Ich bin Redakteur bei KARL MAY & Co.

Aus KARL MAY & Co. Nr. 145

Illustration von Marko Brock

Es gibt bekanntlich die unterschiedlichsten „Karl-May-Freunde“: Die einen fahren alljährlich nach Bad Segeberg, erfreuen sich an den Darbietungen aufgehalfteter Pferde und abgehalfterter Schauspieler und wundern sich, dass dort neben Fritten- und Wildwestkitschbuden ein freundlicher älterer Herr Druckwerke („…nee, dat sind Bücher, da gehen wir nich rein!“) anbietet. Die anderen sind die Filmnostalgiker, die alljährlich in Kroatien gottesdienstähnliche Festivitäten zu Ehren mittlerweile meist verstorbener Darsteller abhalten und höchst erstaunt sind, wenn man ihnen sagt, dass etwa die Figur „Apanatschi“ nicht Mays Feder entsprang. Die dritte Gruppe sind die Leben-und-Werk- Spezialisten, die sich einerseits ihre Textinterpretationen, gerne in Bezug auf die Biographie des Autors, andererseits die unterschiedlichen Buch- und Zeitschriftenausgaben von Mays Werken gegenseitig um die Ohren hauen. Den jeweiligen Hardcore-Vertretern dieser Fraktionen ist es meist peinlich, mit den anderen verwechselt zu werden.
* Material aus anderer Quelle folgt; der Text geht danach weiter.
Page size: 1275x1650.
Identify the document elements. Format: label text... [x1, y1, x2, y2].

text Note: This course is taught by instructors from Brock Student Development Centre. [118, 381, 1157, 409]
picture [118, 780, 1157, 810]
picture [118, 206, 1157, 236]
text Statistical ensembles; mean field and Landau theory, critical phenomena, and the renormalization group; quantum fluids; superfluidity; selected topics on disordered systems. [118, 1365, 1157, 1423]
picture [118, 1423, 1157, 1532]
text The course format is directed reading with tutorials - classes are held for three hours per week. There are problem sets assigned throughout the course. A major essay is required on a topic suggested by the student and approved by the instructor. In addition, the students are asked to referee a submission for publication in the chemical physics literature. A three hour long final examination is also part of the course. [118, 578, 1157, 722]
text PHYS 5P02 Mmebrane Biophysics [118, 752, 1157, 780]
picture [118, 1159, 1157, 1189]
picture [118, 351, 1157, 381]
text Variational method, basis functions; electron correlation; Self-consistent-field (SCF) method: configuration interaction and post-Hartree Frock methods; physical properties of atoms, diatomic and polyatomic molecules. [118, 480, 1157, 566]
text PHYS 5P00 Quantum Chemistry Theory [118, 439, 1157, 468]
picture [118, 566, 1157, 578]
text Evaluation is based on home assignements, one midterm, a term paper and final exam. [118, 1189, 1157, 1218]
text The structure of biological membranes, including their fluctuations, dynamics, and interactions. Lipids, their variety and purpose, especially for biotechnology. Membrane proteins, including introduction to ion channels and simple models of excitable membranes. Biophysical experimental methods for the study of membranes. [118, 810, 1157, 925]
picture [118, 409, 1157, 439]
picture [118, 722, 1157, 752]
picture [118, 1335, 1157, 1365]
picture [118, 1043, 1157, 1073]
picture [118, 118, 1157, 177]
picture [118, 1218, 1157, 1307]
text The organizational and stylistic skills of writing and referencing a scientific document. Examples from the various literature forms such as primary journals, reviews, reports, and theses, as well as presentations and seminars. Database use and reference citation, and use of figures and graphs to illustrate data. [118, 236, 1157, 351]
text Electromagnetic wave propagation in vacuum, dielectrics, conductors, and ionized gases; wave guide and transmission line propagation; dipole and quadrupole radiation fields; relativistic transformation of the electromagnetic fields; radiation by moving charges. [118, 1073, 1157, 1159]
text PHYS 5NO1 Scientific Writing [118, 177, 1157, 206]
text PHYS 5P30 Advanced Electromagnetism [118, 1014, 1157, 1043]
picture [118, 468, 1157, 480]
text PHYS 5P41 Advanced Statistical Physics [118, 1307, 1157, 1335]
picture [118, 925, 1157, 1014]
Fairerweise muss man aber sagen, dass es durchaus Schnittmengen gibt, ja, geben muss, sonst würde dieses Magazin nicht existieren. Dazu gehören diejenigen Leute, die 25 Ausgaben vom „Silbersee“ im Regal stehen haben, aber auch mal eine Freilichtbühne besuchen (möglicherweise in der Hoffnung, dort ausnahmsweise eine Buchvorlage wiederzuerkennen) und bei Martin Böttchers „Old-Shatterhand-Melodie“ eine Gänsehaut bekommen. Und – so schießt mir gerade ein Gedanke durch den Kopf – das hätte ja auch was: Man setze sich in Bad Segeberg in die erste Reihe, habe einen „Union“-Band (1. Auflage natürlich) vom „Silbersee“ dabei, dazu auf dem Laptop den entsprechenden Film von Harald Reinl und kichere fröhlich vor sich hin, bis die Jungs in den weißen Kitteln kommen und einem erst mal die sedierende Dosis eines Benzodiazepins injizieren. Stunden später, beim Arztgespräch, antwortet man auf die Frage, womit man sich denn so beschäftige: „Ich bin Redakteur bei KARL MAY & Co.“ In der geschlossenen Abteilung, in der man dann sicherheitshalber untergebracht wird, werden die hoffentlich reichlich mitgebrachten Abokarten bestimmt reißenden Absatz finden.